女を恐れる理由


 

 の管国公任環は恐妻家で有名であった。任環が功績を立てた時、太宗皇帝は二人の美人を下賜した。任環は謝意を表したが、この美人を連れて帰ろうとはしなかった。
 太宗皇帝は任環の妻を召すと酒を下賜して言った。
「度を越えた女の嫉妬は立派な離縁の理由になる。今後、嫉妬を慎むならばこの酒を飲まなくてもよい。慎まぬならば…意味はわかっておろうな、この酒を飲め」
 任環の妻は、
「いくら陛下の御命令でも、慎むのは無理でございます。
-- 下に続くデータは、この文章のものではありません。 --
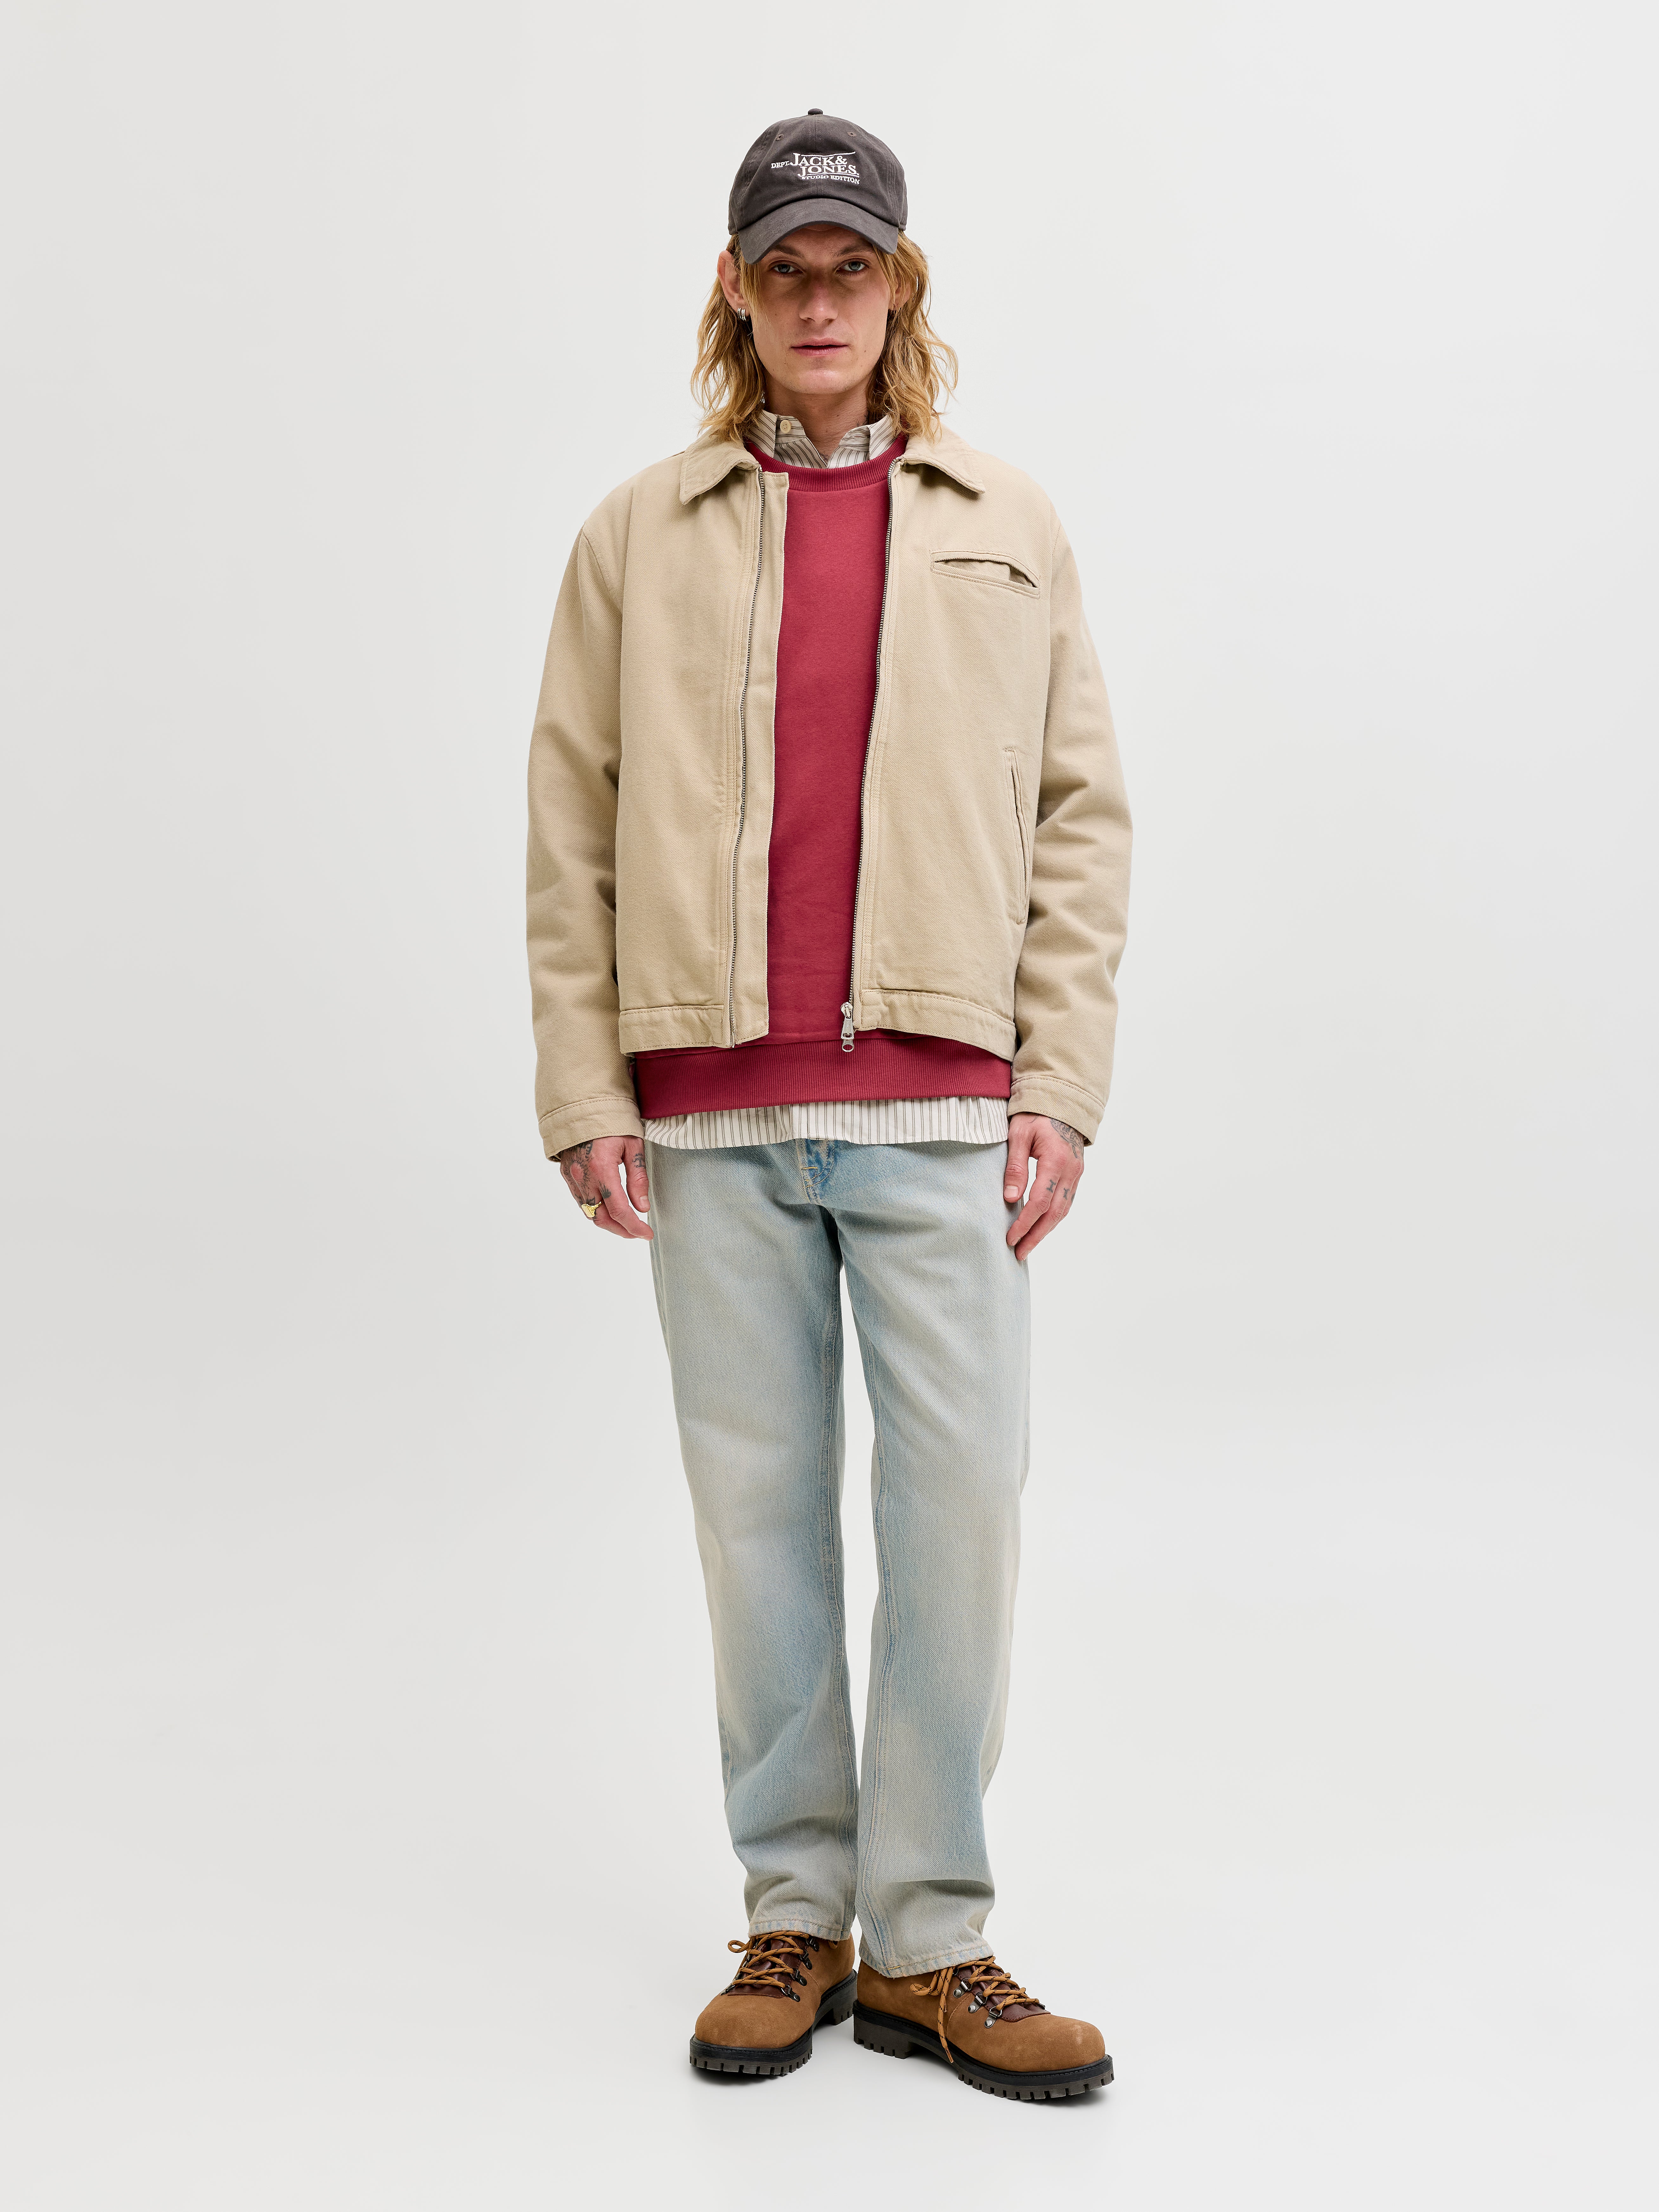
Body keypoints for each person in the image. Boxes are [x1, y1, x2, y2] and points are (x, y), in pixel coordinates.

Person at [526, 110, 1131, 2101]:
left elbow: (1078, 817)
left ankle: (930, 1939)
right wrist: (583, 1083)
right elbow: (569, 822)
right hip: (708, 1112)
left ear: (898, 286)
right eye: (782, 270)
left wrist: (1060, 1082)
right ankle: (796, 1910)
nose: (816, 303)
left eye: (847, 269)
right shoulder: (638, 534)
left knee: (958, 1507)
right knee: (757, 1524)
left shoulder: (1004, 520)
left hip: (942, 1103)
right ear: (733, 287)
御酒を賜わりとうございます」
 と言うなり、酒を受け取って顔色一つ変えず飲み干した。任環の妻は皇帝が毒酒を下したと思っていた。妻は帰宅すると家族と決別して静かに死を待った。しかし、皇帝の下したのはただの酒であったので、酔っ払っただけで済んだ。
 他日、杜正倫がこのことで任環をからかった。すると任環は真面目な顔で言った。

「女には恐るべきものが三つある。輿入れしてきたばかりの頃は、すましこんでまるで菩薩様のようだ。菩薩様を恐れない人間がいるか?子供を産むと虎のように強くなる。虎を恐れない人間がいるかね?年がいってしわ婆あになるとなぁ、あれはもう人ではない。鬼だ。鬼を恐れない人間がいるか?これでは女を恐れるのも当然だ」

 それを聞いて杜正倫は大きく肯いた。